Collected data
+++
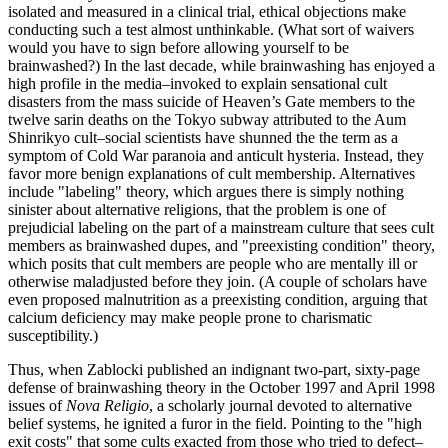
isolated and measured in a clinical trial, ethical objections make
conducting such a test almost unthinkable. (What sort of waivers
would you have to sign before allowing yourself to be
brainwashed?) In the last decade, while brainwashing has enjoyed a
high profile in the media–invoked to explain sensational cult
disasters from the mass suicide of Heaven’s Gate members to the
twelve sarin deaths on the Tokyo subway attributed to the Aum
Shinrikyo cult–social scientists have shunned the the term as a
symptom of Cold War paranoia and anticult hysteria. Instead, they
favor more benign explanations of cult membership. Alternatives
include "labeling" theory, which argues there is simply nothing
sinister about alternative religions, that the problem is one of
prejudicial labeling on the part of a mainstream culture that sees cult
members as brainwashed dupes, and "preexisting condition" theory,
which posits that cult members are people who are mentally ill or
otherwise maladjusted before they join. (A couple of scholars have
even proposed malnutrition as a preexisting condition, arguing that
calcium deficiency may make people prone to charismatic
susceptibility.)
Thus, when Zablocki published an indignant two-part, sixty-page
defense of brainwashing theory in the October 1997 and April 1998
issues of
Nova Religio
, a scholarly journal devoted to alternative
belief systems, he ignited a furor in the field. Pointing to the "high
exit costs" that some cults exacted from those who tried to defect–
+++
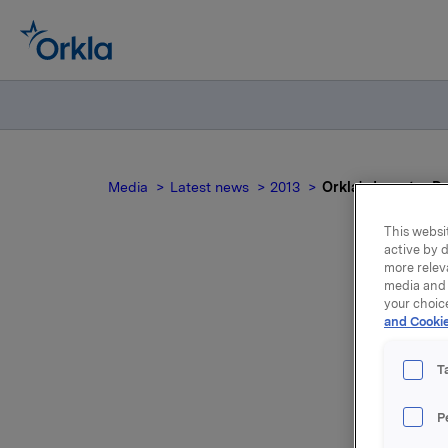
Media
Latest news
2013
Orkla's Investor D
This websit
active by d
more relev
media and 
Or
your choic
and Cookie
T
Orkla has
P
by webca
+++
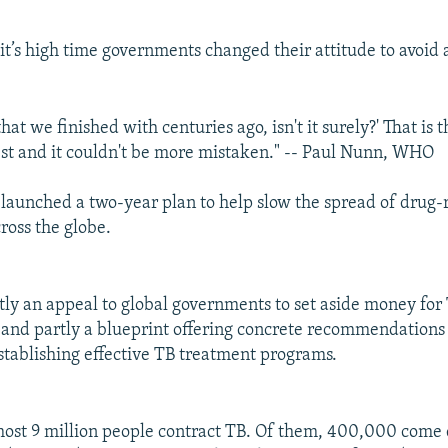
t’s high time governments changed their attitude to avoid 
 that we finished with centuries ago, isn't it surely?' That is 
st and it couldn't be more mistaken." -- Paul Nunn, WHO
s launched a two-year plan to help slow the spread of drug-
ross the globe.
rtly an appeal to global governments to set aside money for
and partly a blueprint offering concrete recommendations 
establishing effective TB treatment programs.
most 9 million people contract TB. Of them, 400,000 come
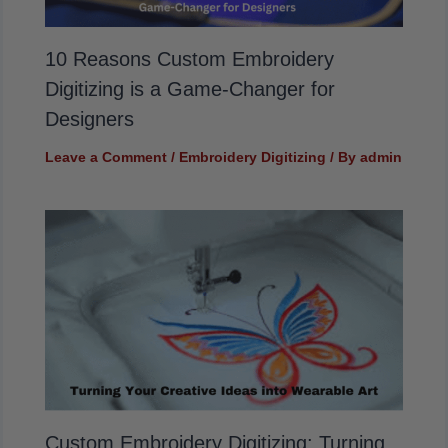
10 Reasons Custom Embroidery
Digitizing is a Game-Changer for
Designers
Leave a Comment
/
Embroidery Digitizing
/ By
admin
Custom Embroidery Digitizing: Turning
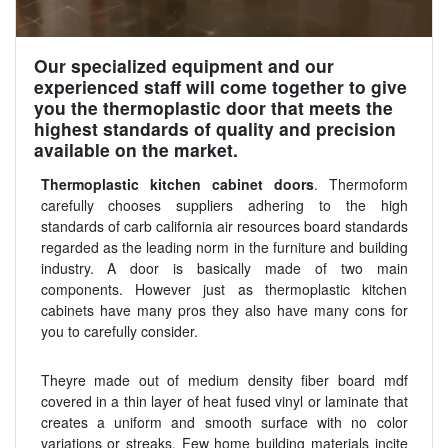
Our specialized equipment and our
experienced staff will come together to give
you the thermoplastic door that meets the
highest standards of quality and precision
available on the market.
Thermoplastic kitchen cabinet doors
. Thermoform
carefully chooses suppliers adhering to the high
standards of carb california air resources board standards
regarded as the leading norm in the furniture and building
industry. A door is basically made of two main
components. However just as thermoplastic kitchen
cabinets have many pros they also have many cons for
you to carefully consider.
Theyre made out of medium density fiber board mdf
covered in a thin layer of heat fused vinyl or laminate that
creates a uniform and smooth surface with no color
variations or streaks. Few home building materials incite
+++
Which of the lines in the data contain the string "carefully"? Return each one.

carefully chooses suppliers adhering to the high
you to carefully consider.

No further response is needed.